▸ **AUFGABE**: Setzen Sie den Textauszug über nonverbale Kommunikation in Verhandlungen nach seinem letzten Satz fort.

··· TEXTAUSZUG ···

BME-Region Stuttgart - Mittlerer Neckar

In Verhandlungssituationen versuchen zwei Parteien mit unterschiedlichen Interessen, Zielsetzungen oder Wertvorstellungen ein Thema zu einem Konsens zu bringen. Beide Seiten versuchen dabei, ihre Emotionen möglichst nicht zu offenbaren. Hier steigt die Bedeutung nonverbaler Kommunikation. Diese funktioniert über Kanäle, wie etwa Mimik, Gestik, Körperhaltung und Stimme und ist für die Entschlüsselung von Motiven und Interessen von Verhandlungspartnern meist wichtiger als das Gesagte (bspw. Unstimmigkeiten im Verhalten o.ä.).
Die Kontrolle der Mimik gestaltet sich dabei insb. in stressgeladenen Verhandlungssituationen als nahezu unkontrollierbar. Eine besondere Rolle spielen in diesem Zusammenhang die sog. Mikroexpressionen, d.h. mimische Ausdrücke mit einer Dauer von unter 500 Millisekunden. Diese entziehen sich gänzlich unserem bewussten Einfluss und haben alle einen neurologischen Trigger als Auslöser.

··· DATENTEIL ···

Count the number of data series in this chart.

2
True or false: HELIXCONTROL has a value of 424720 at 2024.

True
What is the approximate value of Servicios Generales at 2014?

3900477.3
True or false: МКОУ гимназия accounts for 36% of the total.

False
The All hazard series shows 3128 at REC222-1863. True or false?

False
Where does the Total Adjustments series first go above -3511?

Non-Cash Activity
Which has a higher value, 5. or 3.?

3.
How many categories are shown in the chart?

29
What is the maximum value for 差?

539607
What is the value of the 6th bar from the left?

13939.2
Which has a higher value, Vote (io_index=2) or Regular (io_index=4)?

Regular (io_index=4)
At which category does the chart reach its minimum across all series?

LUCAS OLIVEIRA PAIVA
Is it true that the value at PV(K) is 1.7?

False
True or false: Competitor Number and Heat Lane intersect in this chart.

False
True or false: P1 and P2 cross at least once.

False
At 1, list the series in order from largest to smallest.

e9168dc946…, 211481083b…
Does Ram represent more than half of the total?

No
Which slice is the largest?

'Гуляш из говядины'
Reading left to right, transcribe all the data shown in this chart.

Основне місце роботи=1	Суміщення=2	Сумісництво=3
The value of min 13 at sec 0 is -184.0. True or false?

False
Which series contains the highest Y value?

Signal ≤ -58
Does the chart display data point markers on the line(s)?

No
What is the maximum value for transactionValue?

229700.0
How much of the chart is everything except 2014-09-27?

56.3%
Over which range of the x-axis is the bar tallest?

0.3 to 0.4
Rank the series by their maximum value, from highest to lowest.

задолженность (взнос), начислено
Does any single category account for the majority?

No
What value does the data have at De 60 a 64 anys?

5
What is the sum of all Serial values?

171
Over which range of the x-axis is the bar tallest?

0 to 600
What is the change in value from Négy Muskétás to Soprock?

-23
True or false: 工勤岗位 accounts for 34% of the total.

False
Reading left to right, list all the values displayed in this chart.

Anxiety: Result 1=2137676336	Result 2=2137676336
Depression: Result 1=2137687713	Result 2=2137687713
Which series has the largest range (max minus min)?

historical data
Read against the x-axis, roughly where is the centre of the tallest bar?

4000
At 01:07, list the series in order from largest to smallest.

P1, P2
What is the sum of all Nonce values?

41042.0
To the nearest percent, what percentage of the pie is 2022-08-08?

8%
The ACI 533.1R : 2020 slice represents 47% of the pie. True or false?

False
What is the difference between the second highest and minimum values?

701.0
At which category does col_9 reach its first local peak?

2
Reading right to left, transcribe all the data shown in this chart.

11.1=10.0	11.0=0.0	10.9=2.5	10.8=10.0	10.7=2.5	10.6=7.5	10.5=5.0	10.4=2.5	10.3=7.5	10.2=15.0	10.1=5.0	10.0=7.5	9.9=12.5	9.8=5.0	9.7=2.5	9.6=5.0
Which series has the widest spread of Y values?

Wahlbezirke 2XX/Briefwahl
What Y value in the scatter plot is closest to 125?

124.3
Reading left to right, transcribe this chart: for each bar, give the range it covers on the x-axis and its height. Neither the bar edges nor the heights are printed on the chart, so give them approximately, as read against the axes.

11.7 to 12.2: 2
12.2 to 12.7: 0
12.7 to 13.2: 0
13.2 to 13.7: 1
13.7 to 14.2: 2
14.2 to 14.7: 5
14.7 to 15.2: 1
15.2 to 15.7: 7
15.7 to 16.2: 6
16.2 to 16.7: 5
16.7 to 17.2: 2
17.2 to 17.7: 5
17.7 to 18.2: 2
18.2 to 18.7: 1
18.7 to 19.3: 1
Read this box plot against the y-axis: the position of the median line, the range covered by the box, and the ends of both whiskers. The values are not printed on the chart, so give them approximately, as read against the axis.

···

▸ **LÖSUNG**:
Der Vortrag gibt Ihnen eine Einführung in das Konzept der Mimikressonanz©. Der Fokus liegt v.a. auf im Verhandlungskontext relevanten Mikroexpressionen, welche Ihnen Aufschluss über Ihre Verhandlungspartner geben, um daraus Schlussfolgerungen zu ziehen bzw. sinnvoll zu (re)agieren. Hier können bspw. Einwandsignale oder Täuschungsversuche im Zusammenhang mit angebotsrelevanten Informationen o.ä. hervortreten. Der Vortrag soll Ihr Interesse für dieses Thema im Verhandlungskontext wecken und Sie zur Vertiefung im Anschluss begeistern – idealerweise ergänzt um weitere nonverbale Signale.